Addison watches as her daughter's interest fades into catching the kitty, poor Milo, who has been more forgiving than she foresaw. It's five-thirty, she has no caffeine in her system, and she doesn't think Dolan slept more than twenty minutes all night. She distinctly recalls being asked when school was starting at one, and at three, and being kicked awake at five until she just gave up and herded the brunette into her new socks and freshly dry cleaned outfit.
It was a big day, for both of them.
For Dolan, kindergarten. For Addison, the two year anniversary of finally achieving the dream of a child to call her own.
It isn't easy, and it wasn't ideal, costing her a great relationship with a good man who now remains her friend, but it was the only constant, her ache for a baby. And at her lowest low, she decided to fill out another round of adoption paperwork because the only thing it was wasting was her sanity, and some unfortunate fifteen year old girl picked her when the going got tough, a glorious moment, no one to share it with.
As she wrangles Dolan into nicely petting 'kitty', she quickly braids the other half of her wavy hair, and thinks how things could have gone better. Certainly it would be nice to have a man in the picture to hold her hands, or free them when need be. And it would be great if she had less working mother's guilt, but her job wasn't a sacrifice she could give. So they strike an odd compromise, Dolan keeping her on her toes constantly, learning something new every second, Addison trying to catch up, completely mesmerized.

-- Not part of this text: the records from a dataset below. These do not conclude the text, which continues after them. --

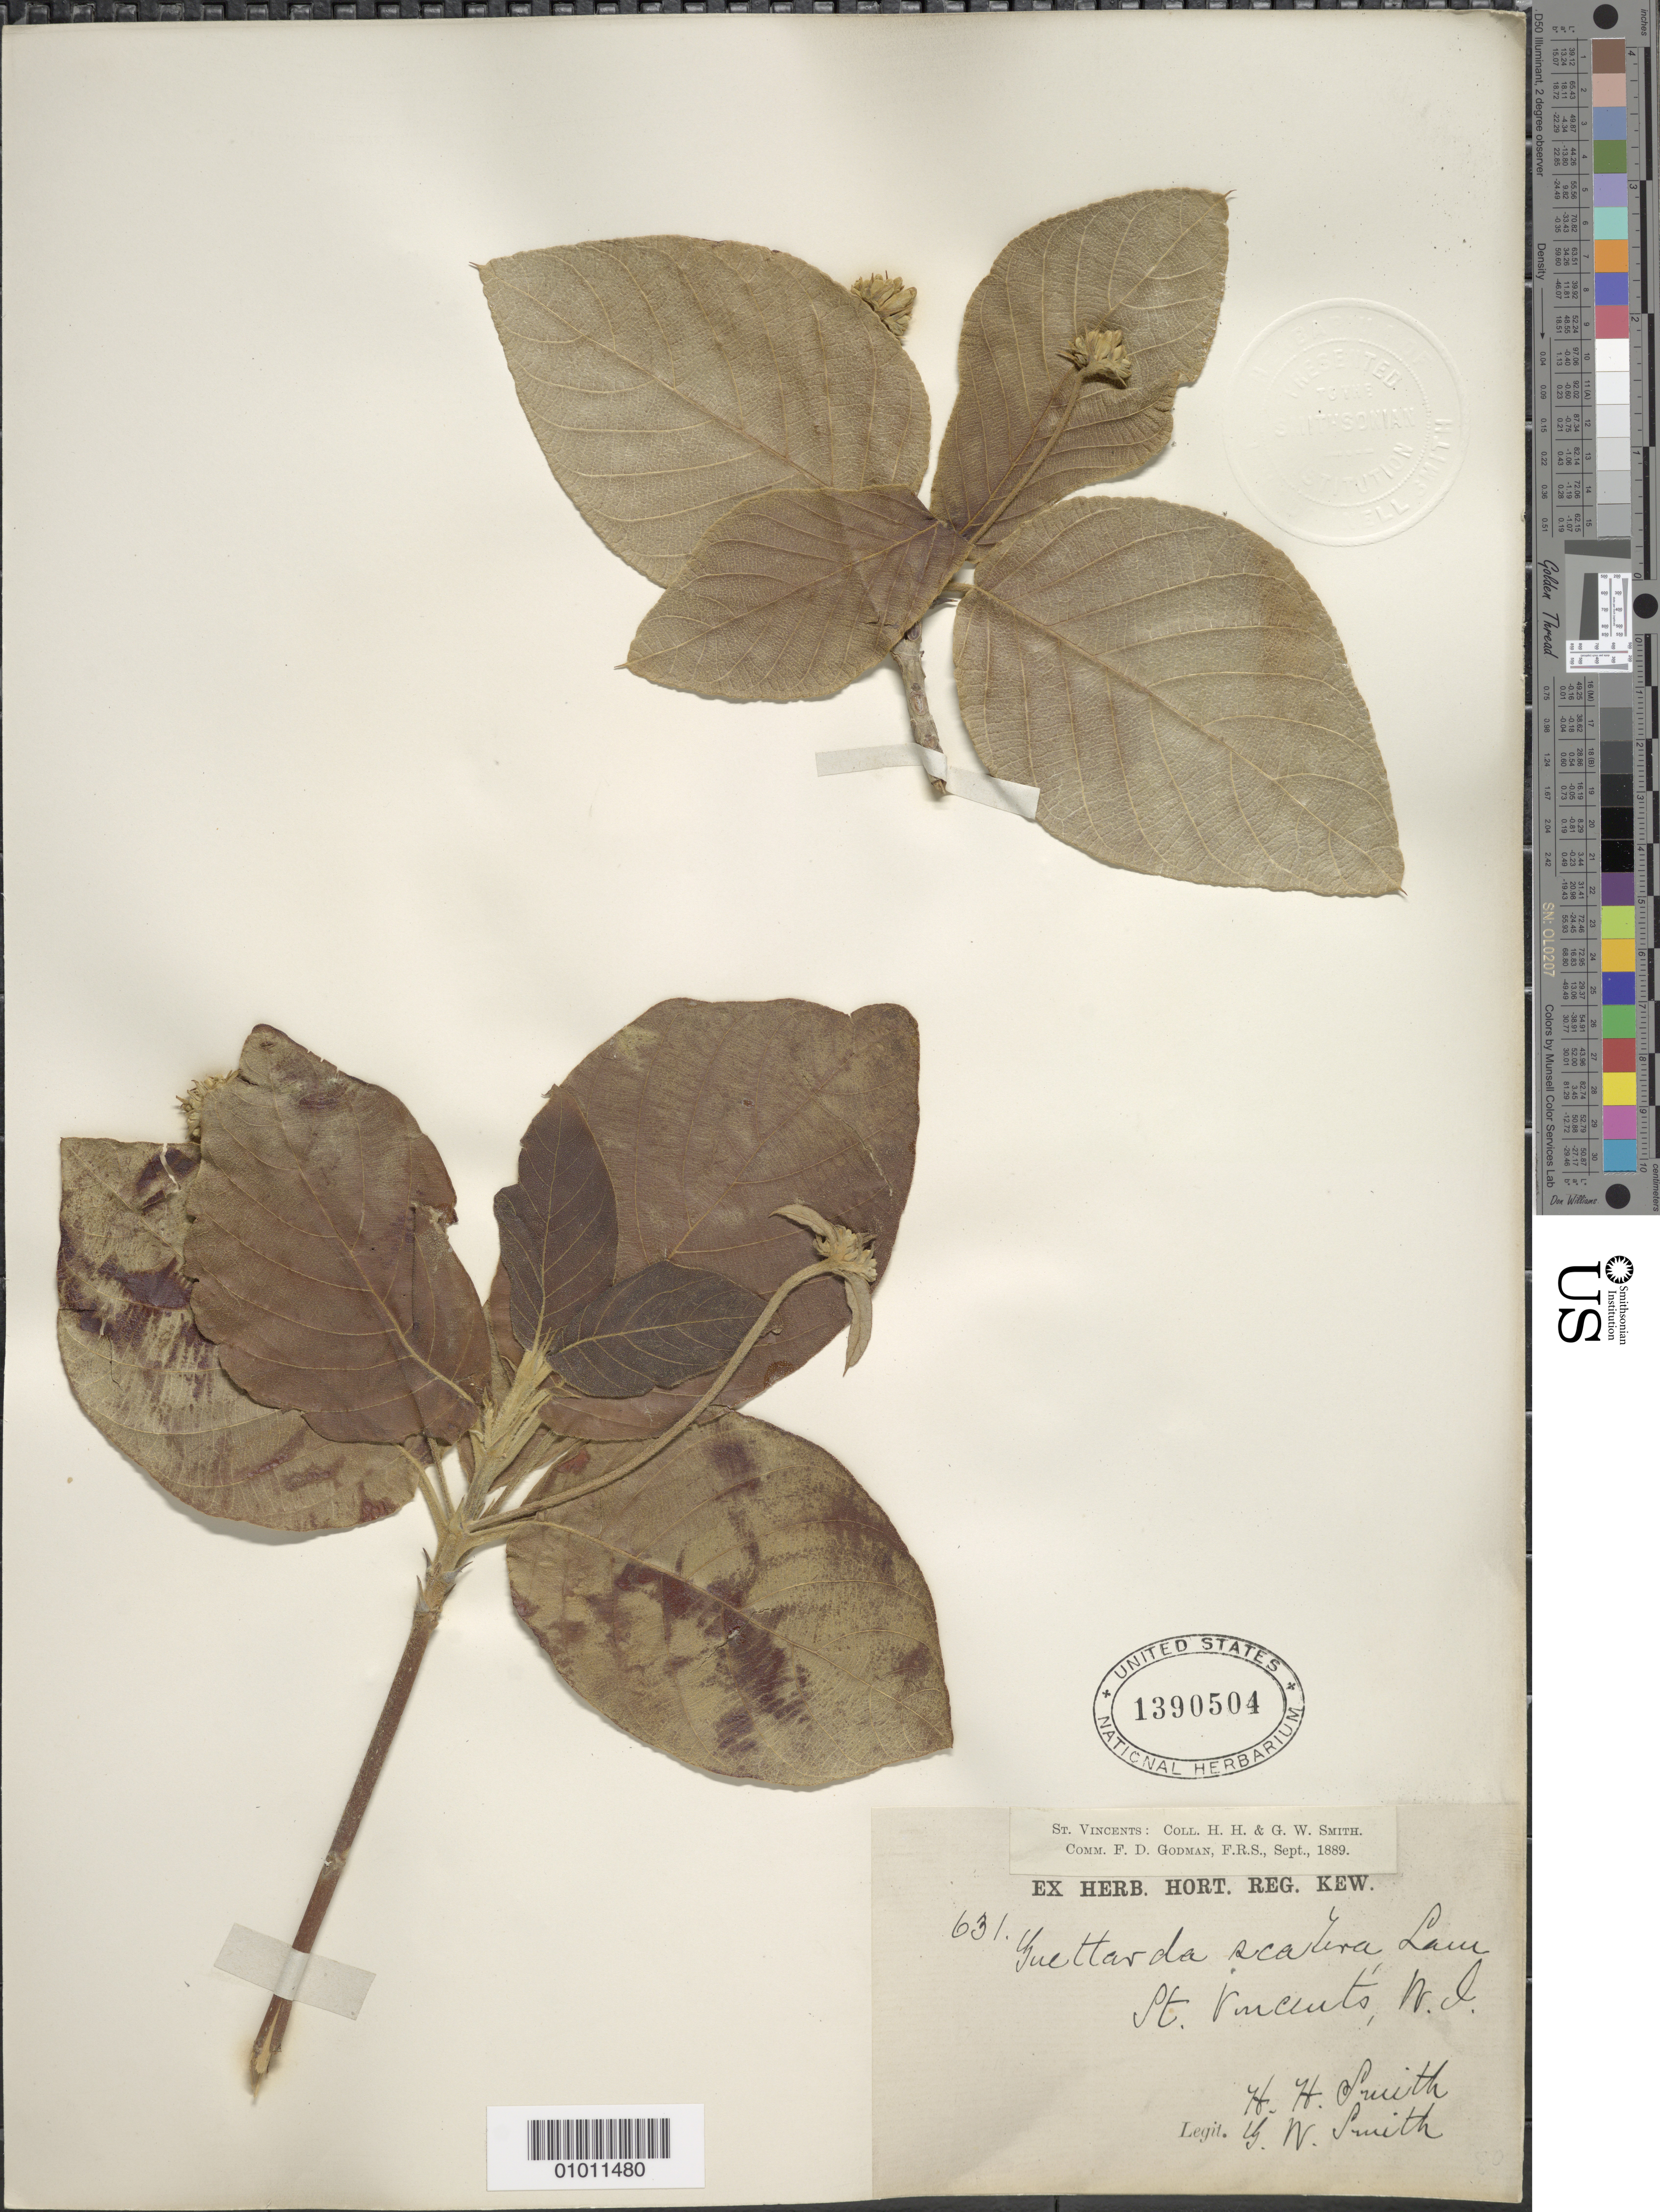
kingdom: Plantae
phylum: Tracheophyta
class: Magnoliopsida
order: Gentianales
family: Rubiaceae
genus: Guettarda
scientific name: Guettarda scabra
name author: (L.) Vent.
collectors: H. H. Smith & G. Smith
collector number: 631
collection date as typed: Sep 1889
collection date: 1889-09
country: St. Vincent - Grenadines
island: St. Vincent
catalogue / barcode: US 1390504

There's a heap of toys in her office, hiding behind the pristine desk, and Sam doesn't come around as often anymore because it still stings, but as she finally releases Dolan into a pack of her new classmates, the child more outgoing than any offspring Addison could have ever produced, she knows it was all worth it.
She's finally arrived, and there's a peace in her mind, in her soul that Addison just can't put a price on.